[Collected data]

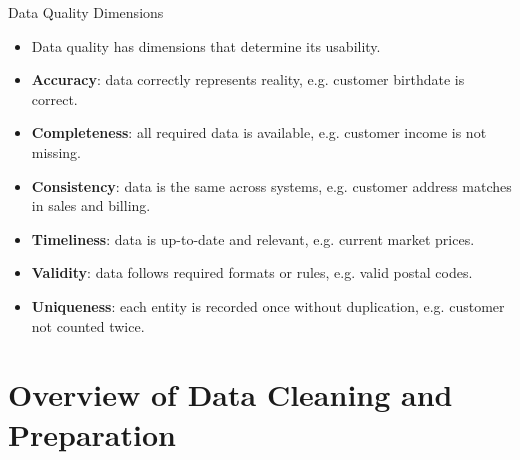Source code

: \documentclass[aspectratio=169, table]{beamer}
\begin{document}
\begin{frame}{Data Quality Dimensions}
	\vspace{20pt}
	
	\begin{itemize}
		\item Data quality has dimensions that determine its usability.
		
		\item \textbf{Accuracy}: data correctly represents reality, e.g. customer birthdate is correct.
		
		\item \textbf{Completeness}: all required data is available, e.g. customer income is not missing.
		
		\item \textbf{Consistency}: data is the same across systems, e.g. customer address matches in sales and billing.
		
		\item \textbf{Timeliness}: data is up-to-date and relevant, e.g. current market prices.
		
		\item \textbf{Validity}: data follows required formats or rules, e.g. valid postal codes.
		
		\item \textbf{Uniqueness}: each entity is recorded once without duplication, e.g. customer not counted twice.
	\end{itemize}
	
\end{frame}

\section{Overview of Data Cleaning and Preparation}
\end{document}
* * *
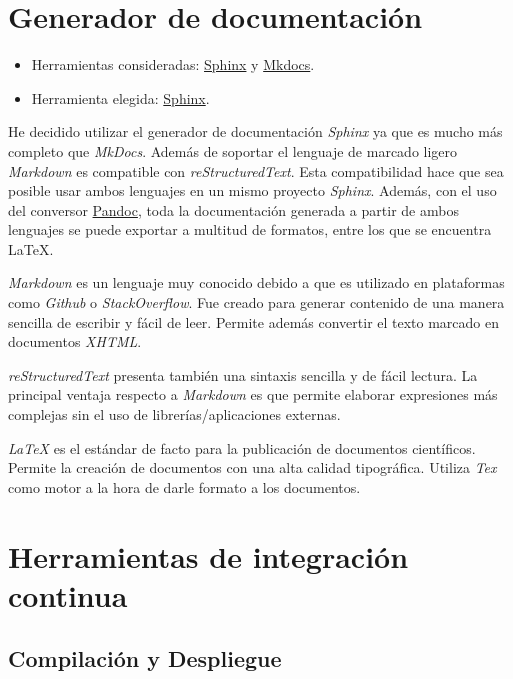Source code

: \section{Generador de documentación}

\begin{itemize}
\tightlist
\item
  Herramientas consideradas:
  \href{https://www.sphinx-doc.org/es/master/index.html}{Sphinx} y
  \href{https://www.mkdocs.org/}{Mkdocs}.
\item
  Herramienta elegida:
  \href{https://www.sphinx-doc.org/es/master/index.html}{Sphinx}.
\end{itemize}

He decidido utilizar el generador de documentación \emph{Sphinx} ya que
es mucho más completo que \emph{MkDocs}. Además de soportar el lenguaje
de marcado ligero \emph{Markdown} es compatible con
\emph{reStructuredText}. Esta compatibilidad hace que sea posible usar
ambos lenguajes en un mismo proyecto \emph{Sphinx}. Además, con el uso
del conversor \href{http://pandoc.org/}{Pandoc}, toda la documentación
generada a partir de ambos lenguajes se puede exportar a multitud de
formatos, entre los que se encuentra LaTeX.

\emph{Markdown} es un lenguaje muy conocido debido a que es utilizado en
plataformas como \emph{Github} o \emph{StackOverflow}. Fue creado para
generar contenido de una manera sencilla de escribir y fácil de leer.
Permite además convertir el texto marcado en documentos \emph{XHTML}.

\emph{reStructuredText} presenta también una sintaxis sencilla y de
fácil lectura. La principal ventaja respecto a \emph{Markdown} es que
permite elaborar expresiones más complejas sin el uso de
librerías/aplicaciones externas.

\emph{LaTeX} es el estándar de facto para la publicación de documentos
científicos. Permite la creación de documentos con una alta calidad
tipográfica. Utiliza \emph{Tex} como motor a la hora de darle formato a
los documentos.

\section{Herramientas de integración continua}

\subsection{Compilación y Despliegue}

▸ WORK REQUEST
Could you repeat exactly the lines above from the line with "publicación de documentos" up to and including the line with "los documentos.", and only those?

▸ PROBLEM SOLUTION
\emph{LaTeX} es el estándar de facto para la publicación de documentos
científicos. Permite la creación de documentos con una alta calidad
tipográfica. Utiliza \emph{Tex} como motor a la hora de darle formato a
los documentos.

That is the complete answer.